Simple Ways To Feel Less Tired | Questions To Ask Yourself

• Are you drinking enough water – we generally need 1.5/2 litres a day and more if we’re sweating or exercising

• Are you getting enough quality sleep? It’s one thing to go to bed at a decent time, but are you sleeping, enjoying deep rejuvenating sleep and waking refreshed? If you struggle to sleep then this audio might help.

• Are you eating nourishing foods that give you energy and don’t slow down or clog up your digestive system?

• Are you supplementing your diet with things like, B complex (or at least B12), D3, Magnesium, Ginseng, or Ashwagandha – each of us needs something different and that’s why I love Kinesiology, I get to test your body for exactly what it needs

• Try taking a bath with magnesium flakes

• Take some time alone with no pressures on your time or energy. Staying at home and hoping you won’t get interrupted doesn’t work, your body will not fully relax.

• Enjoy a long walk in nature.

• Slow everything down, worry about the next task when the one you’re on is complete.
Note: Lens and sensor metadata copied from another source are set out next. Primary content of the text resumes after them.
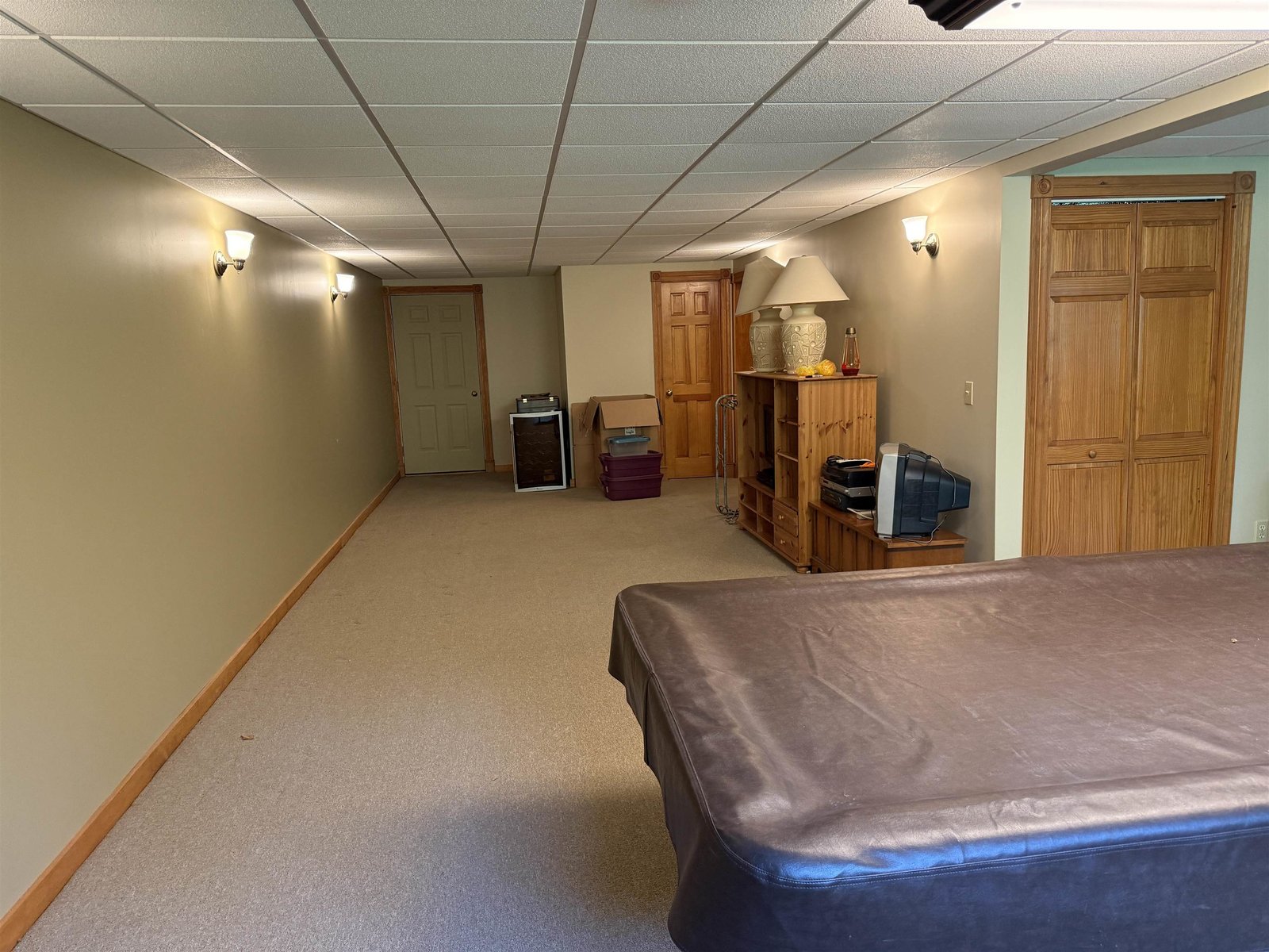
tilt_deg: -9.0
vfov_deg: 56.8
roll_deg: +2.7
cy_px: 476
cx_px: 634
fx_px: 880
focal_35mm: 24
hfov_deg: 71.6
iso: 250
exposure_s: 1/60
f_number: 1.78
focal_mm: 6.76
• Delegate to others and ask for help.

• Be mindful of the type of exercise you’re doing. Sometimes a hard workout is the last thing our body and adrenals need – choose something more mindful and slow.

• Set some loving boundaries with people about what you can and cannot do for them. We teach others what to expect by what we do for them and sometimes the rules have to change. They won’t like it and they might push back (making you feel guilty is a big one) but you were not put on this earth to serve others at the expense of your own needs and well being.